Pollution caused by petroleum-based plastics, especially single-use food packaging, has become a global problem. In order to offer sustainable alternatives to traditional plastic, it is important to explore the use of new biodegradable plastic materials made from renewable sources. Bioplastics made from seaweed extracts, such as carrageenan and alginate, show promise as viable options. However, these phycocolloids are expensive and require a lengthy extraction process. This report presents the development of bioplastics using the entire biomass of a red seaweed (Kappaphycus sp.). The initial focus of the study was to optimize the concentration of the main ingredients, which included biomass and glycerol (plasticizer agent). The concentration range that was tested included a biomass-to-water ratio of 1:50 to 1:90 and a plasticizer concentration of 1% to 5% (v/v). Subsequently, bioplastics were created by incorporating natural dye extracts from butterfly pea flower (Clitoria ternatea), bougainvillea flower (Bougainvillea glabra), and dragon fruit peel (Hylocereus polyrhizus) using a casting method at the selected optimum concentrations. The resulting bioplastics were then characterized for their physicochemical properties (including shelf-life and biodegradability), and antimicrobial activity using standard methods. The study successfully developed bioplastics with a thickness of less than 100 µm and a moisture content below 40%. Within the tested range, the most optimal concentrations were a biomass-to-water ratio of 1:50 to 1:60 and 1% glycerol, based on factors such as tensile strength (TS), water vapor transmission rate (WVTR), elasticity, appearance, shelf-life, and biodegradability. All of the bioplastics completely degraded during a soil burial test within 13-15 days. The inclusion of brightly coloured plant extracts increased the bioplastics' antioxidant properties by more than 10% in scavenging activity. Furthermore, the dyed bioplastics had a shelf-life that was 20-30% longer. While these biomass bioplastics have lower tensile strength, elasticity, and water vapor permeation rate (<10 MPa, <30 MPa, and >2 g m^-2 h^-1, respectively), they show potential for applications where high tensile strength is not required, such as food packaging or wrapping.

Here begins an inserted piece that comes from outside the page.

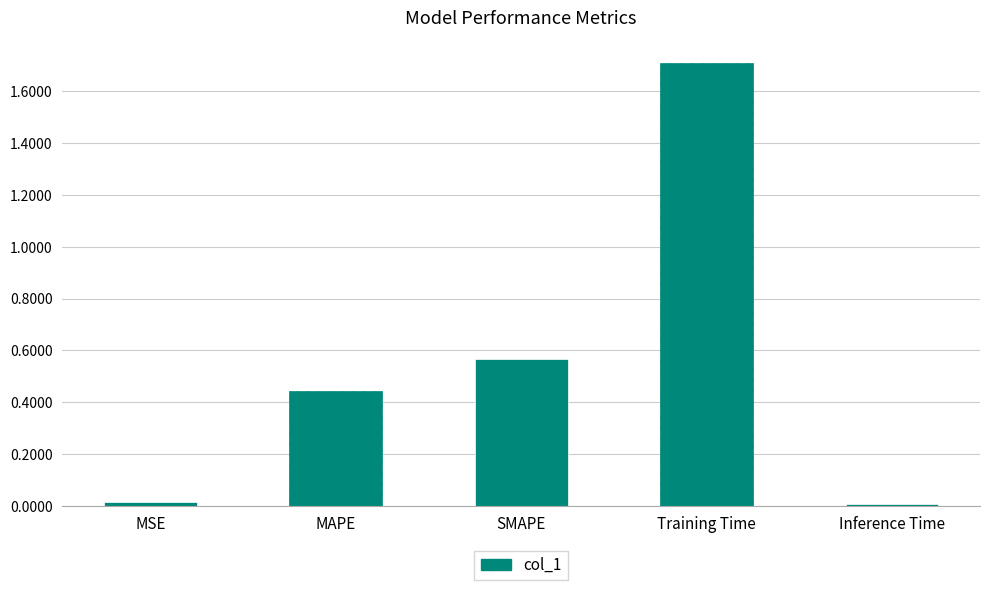

What is the label of the 2nd bar from the right?

Training Time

石油基塑料，特别是一次性食品包装造成的污染，已成为一个全球性问题。为了提供传统塑料的可持续替代品，探索使用由可再生资源制成的新型可生物降解塑料材料非常重要。由海藻提取物（例如角叉菜胶和藻酸盐）制成的生物塑料有望成为可行的选择。然而，这些藻胶体价格昂贵并且需要漫长的提取过程。本报告介绍了利用红海藻（ Kappaphycus sp.）的全部生物质开发生物塑料的情况。研究的最初重点是优化主要成分的浓度，其中包括生物质和甘油（增塑剂）。测试的浓度范围包括生物质与水的比例为 1:50 至 1:90，增塑剂浓度为 1% 至 5% ( v/v )。随后，通过浇铸法以选定的最佳浓度，将蝴蝶豌豆花 ( Clitoria ternatea )、九重葛花 ( Bougainvillea glabra ) 和火龙果皮 ( Hylocereus polyrhizus ) 的天然染料提取物掺入其中，从而制造出生物塑料。然后使用标准方法对所得生物塑料的理化特性（包括保质期和生物降解性）和抗菌活性进行表征。该研究成功开发出厚度小于100微米、含水量低于40%的生物塑料。在测试范围内，根据拉伸强度 (TS)、水蒸气透过率 (WVTR)、弹性等因素，最佳浓度是生物质与水的比例为 1:50 至 1:60 和 1% 甘油、外观、保质期和生物降解性。在土埋测试中，所有生物塑料在 13-15 天内完全降解。添加颜色鲜艳的植物提取物后，生物塑料的抗氧化性能和清除活性提高了 10% 以上。此外，染色生物塑料的保质期延长了 20-30%。虽然这些生物质生物塑料具有较低的拉伸强度、弹性和水蒸气渗透率（分别<10 MPa、<30 MPa 和>2 gm ^-2 h ^-1），但它们在不需要高拉伸强度的应用中显示出潜力，例如食品包装或包装材料。